I’m a bit down in the dumps. Why? I’m now 36 hours removed from an ER visit after breaking my ankle while fighting crime (falling off a ladder). But I know something that can start the healing process! Talking about a few movies ought to do the trick. This week we get expendable, give, and become cops. And all the while I get to take my mind off a non-displaced fracture to the left fibula.

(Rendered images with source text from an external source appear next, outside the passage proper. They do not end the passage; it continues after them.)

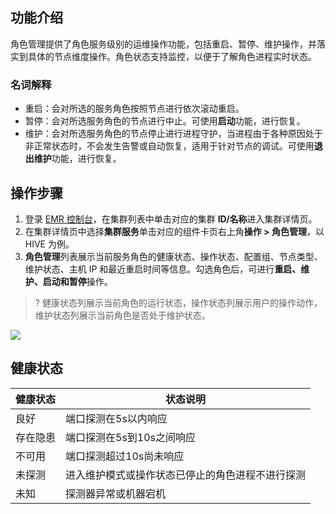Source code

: ## 功能介绍
角色管理提供了角色服务级别的运维操作功能，包括重启、暂停、维护操作，并落实到具体的节点维度操作。角色状态支持监控，以便于了解角色进程实时状态。

### 名词解释
- 重启：会对所选的服务角色按照节点进行依次滚动重启。
- 暂停：会对所选服务角色的节点进行中止。可使用**启动**功能，进行恢复。
- 维护：会对所选服务角色的节点停止进行进程守护，当进程由于各种原因处于非正常状态时，不会发生告警或自动恢复，适用于针对节点的调试。可使用**退出维护**功能，进行恢复。

## 操作步骤
1. 登录 [EMR 控制台](https://console.cloud.tencent.com/emr)，在集群列表中单击对应的集群 **ID/名称**进入集群详情页。
2. 在集群详情页中选择**集群服务**单击对应的组件卡页右上角**操作 > 角色管理**，以 HIVE 为例。
3. **角色管理**列表展示当前服务角色的健康状态、操作状态、配置组、节点类型、维护状态、主机 IP 和最近重启时间等信息。勾选角色后，可进行**重启、维护、启动和暂停**操作。
>? 健康状态列展示当前角色的运行状态，操作状态列展示用户的操作动作，维护状态列展示当前角色是否处于维护状态。
>
![](https://qcloudimg.tencent-cloud.cn/raw/0b5ce82f0cbaeeaba00c8060769f9123.png)
## 健康状态
| 健康状态 | 状态说明 | 
|---------|---------|
| 良好 | 端口探测在5s以内响应 | 
| 存在隐患 | 端口探测在5s到10s之间响应 | 
| 不可用 | 端口探测超过10s尚未响应 | 
| 未探测 | 进入维护模式或操作状态已停止的角色进程不进行探测 | 
| 未知 | 探测器异常或机器宕机 |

Just remember, I'm not reviewing these movies, but rather predicting where they'll end up on the Tomatometer. Let's take a look at what This Rotten Week has to offer.
Rotten Watch Prediction
See how they pack it all on screen in the trailer for The Expendables 3:
If you are a somewhat legitimate actor in Hollywood and haven’t gotten the call to be in The Expendables franchise yet, you are firing your agent, no? This trilogy of movies has seen to it that every dude who’s ever appeared in anything remotely resembling an action movie has scored at least a bit part. If you are Ted Danson or Tommy Lee Jones, you’re just a little annoyed at this point, right? This seems the equivalent of not getting the rush call to the fraternity. Kelsey Freaking Grammar made the cut.
This franchise is what it is. It appears to know its lane (though it shot for a PG-13 rating this time around), and seeks to capitalize on every action movie cliche with super star-power behind it. But what started as a novel idea may have run its course. The franchise has scored around a half billion dollars in box office moola while varying in critical opinion. The Expendables came in at 41% while The Expendables 2 outperformed most expectations with a score of 65%. This latest is coming in flat with early reviews, the movie currently sitting in the mid-thirties. Considering the most positive reviews typically come in first, I can’t imagine we see much of a surge over the course of the week. It may hold steady, but I feel like that’s a best case scenario. Now, let’s cut to Val Kilmer getting in shape hoping he can make it into The Expendables 4.